Motoring around town and traversing busy intersections is a challenge at this time of year, when our roads become crowded with drivers who are seniors, teenagers, working folks, seasonal residents and out-of-town vacationers, all of whom have different driving habits and many of whom are not familiar with Vero Beach.
Busy construction workers and commuters, tourists glancing at their GPS devices in search of their hotel instead of watching the road, families with back seats full of noisy kids, teenagers with brand-new licenses and older snowbirds whose reaction times have slowed – too often, they’re all on the road at the same time.
It’s probably not mere coincidence that the two most recent fatal crashes at west end of the Barber Bridge occurred at this time of year, and involved two people who were from out of town.
Col. Christopher Hannon, a 58-year-old former Air Force pilot from Melbourne Beach, was riding his bicycle and attempting to make a left turn from Indian River Boulevard, across the intersection and onto the Barber Bridge, when he was struck and killed by a northbound car on the afternoon of Feb. 2, 2018.
After investigating the crash, which created the worst traffic jam in memory on the barrier island, for two months, police and prosecutors determined that both the cyclist (failure to yield; illegal left turn) and driver (speeding) were at fault.
“Had those traffic violations not occurred,” Currey said at the time, “this crash would not have happened.”
Similarly, a preliminary Vero Beach police report released last week blamed the tragic crash earlier this month at that same intersection on the Holy Cross women’s crew coach, who was driving the rented passenger van in which Rett was killed.

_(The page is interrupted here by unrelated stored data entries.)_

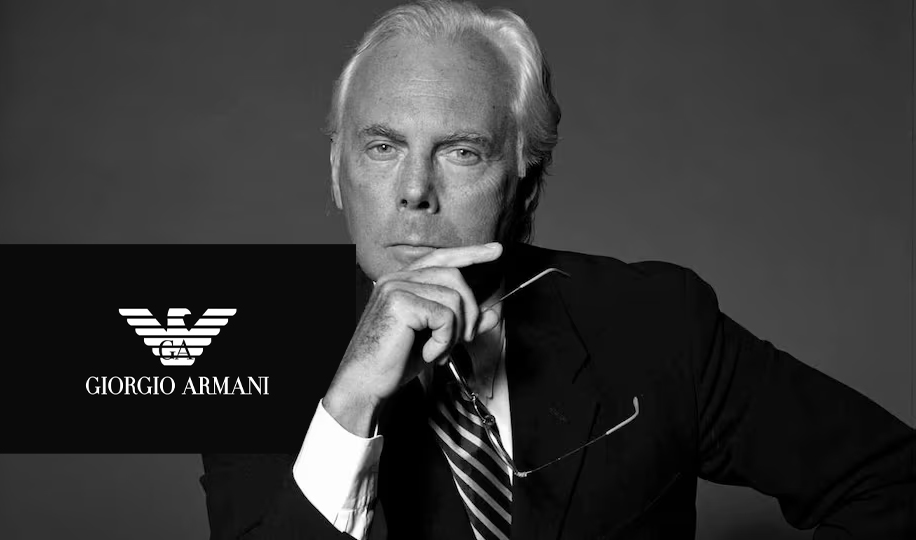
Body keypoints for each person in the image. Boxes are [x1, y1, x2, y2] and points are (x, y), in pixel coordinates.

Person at [199, 1, 916, 538]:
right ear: (337, 172)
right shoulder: (244, 344)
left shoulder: (656, 322)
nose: (415, 190)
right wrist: (349, 405)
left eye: (462, 151)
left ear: (526, 181)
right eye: (383, 147)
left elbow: (889, 479)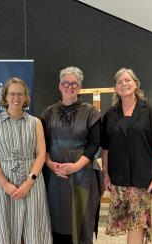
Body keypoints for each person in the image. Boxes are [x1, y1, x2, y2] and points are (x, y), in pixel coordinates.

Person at [101, 67, 152, 244]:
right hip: (118, 180)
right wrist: (106, 174)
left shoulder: (151, 113)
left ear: (136, 84)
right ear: (115, 88)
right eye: (119, 82)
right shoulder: (110, 115)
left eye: (128, 80)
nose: (124, 84)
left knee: (137, 225)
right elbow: (106, 148)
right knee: (127, 224)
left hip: (142, 181)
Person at [0, 77, 52, 244]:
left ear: (26, 97)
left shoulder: (35, 122)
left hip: (32, 182)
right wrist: (5, 184)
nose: (16, 98)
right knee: (4, 229)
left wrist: (29, 182)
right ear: (5, 96)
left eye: (20, 94)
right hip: (3, 183)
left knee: (34, 229)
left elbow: (41, 154)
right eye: (12, 94)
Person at [41, 66, 103, 244]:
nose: (70, 87)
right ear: (59, 86)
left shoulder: (91, 112)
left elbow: (94, 144)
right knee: (55, 216)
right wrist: (50, 164)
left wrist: (75, 166)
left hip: (82, 172)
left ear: (80, 87)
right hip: (54, 173)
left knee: (80, 218)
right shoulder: (48, 113)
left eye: (74, 83)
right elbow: (41, 143)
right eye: (65, 83)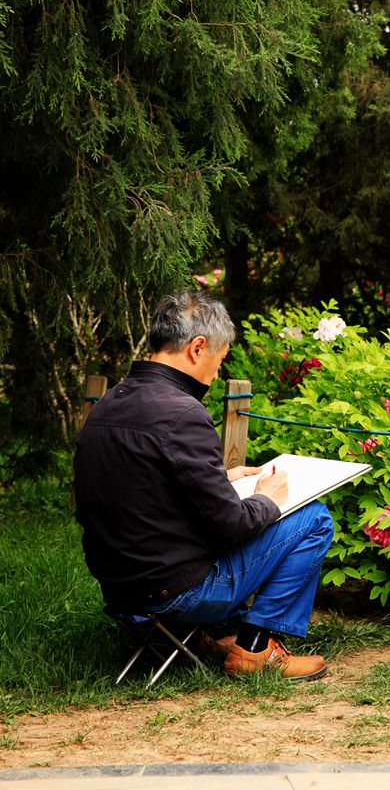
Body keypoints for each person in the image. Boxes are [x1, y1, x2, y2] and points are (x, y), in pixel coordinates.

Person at [74, 289, 334, 681]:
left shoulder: (109, 404)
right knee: (314, 517)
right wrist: (267, 498)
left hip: (121, 590)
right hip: (175, 594)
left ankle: (215, 633)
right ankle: (254, 649)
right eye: (219, 359)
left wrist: (224, 478)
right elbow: (231, 525)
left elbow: (136, 489)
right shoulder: (182, 412)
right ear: (197, 348)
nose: (216, 374)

The report, in fact, indicates the longtime coach, Patrick Diggins, 55, failed to yield the right-of-way to an oncoming northbound pickup truck when he attempted to turn left from the boulevard onto the bridge shortly before 7:30 a.m.
It also states that the pickup driver, Ronald Wolfe of Fort Pierce, told police that Diggins appeared to be “looking down and not looking at the roadway” as he turned toward the bridge.
But the report doesn’t provide any certain answers as to why Diggins, driving a van filled with 11 of his Holy Cross rowers, pulled directly into the path of the pickup that, according to multiple witnesses, had the right-of-way.
“That’s the big question: Why?” Currey said last week. “What did he see? What was going through his mind? We haven’t spoken to him yet.”
Diggins, who brought the team to Vero Beach to train, was among those injured in the crash and has been recovering at Fort Pierce’s Lawnwood Regional Medical Center.
He, along with Wolfe and six rowers, was hospitalized after the crash. Rett, who was riding in the right-front passenger seat in the section of the van that took the brunt of collision, died at the scene.
The police report stated that Diggins uttered several remarks before being taken to the hospital, including: “Please let me have had a green light. Did I have a green arrow? God, please let me have had a green arrow.”
Witnesses say he didn’t, and police have concluded he was at fault in the fatal crash.
But was the fault entirely his, or does the intersection need to be changed in some significant way to make it safer?
Hopefully, FDOT will provide some answers in February.